A new day.
|Bishop Welby is joined by his wife, Caroline, as members of the Vineyard movement pray for the new Archbishop of Canterbury.|
From the London Telegraph here:
Justin Welby, the Bishop of Durham, said the financial crisis and a series of scandals had “toppled the idols” on which British society had been based for decades but could open up the way for a wider return to Christianity.
He said the current mood in the country offered the Church its “greatest moment of opportunity since the Second World War.”
His comments, days before he formally takes over as Archbishop, herald a shift in the direction of the Church of England, with a more explicit drive to win converts rather than being perceived as simply managing decline.
Speaking to an evangelical audience in Nottingham, he said Christians should be unashamed to talk openly about their faith. He said the Church should “grasp the opportunity” presented by an expanding social role, through running schools and initiatives such as food banks, to spread the Christian message.
He told an audience at the Trent Vineyard church near Nottingham that while the economic downturn had a devastating effect, it could also open the way for social change.
“I think we are in the greatest moment of opportunity for the Church since the Second World War,” he said.
“In 2008 we had the most significant financial collapse in this country, in terms of the banking system, since the mid-19th century. One of the reasons the recession has been so deep and may be going into a triple dip is because there has been such a loss of confidence.

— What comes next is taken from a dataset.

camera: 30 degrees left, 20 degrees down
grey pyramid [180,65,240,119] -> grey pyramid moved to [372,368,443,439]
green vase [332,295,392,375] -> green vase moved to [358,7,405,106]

“But the side effect of that has been that the state has run out of the capacity to do the things it had taken over since 1945. All the idols on which our society was based have fallen, they have been toppled. They have been toppled by the financial crisis, by scandal. Trust has broken down.”
He said the “idols” included materialism and the belief in the economy’s capacity to continue growing, adding: “And the state as security can no longer provide what it [could].
“I grew up in a country in which the idea of a food bank was something you had in the United States of America, we didn’t have any. There are 50 . . . in my diocese alone today.
“These are things that we never imagined because if you ran out of money the state cared for you.”
He suggested that the state could no longer “replace” the Church in carrying out “works of mercy.”
“We are educating, in my diocese, 50,000 children. In the country as a whole the Church of England alone educates a million children every day,” he said.
“Are we going to take the opportunities that are there for the grasping to bring people to know and love Jesus Christ?”
Bishop Welby said all Christians should be prepared to actively speak about their faith. Founded in California in the early 1970s the Vineyard movement now has more than 1,500 churches around the world. Part of the charismatic strand of evangelicalism, it has an emphasis on the “gifts of the spirit.”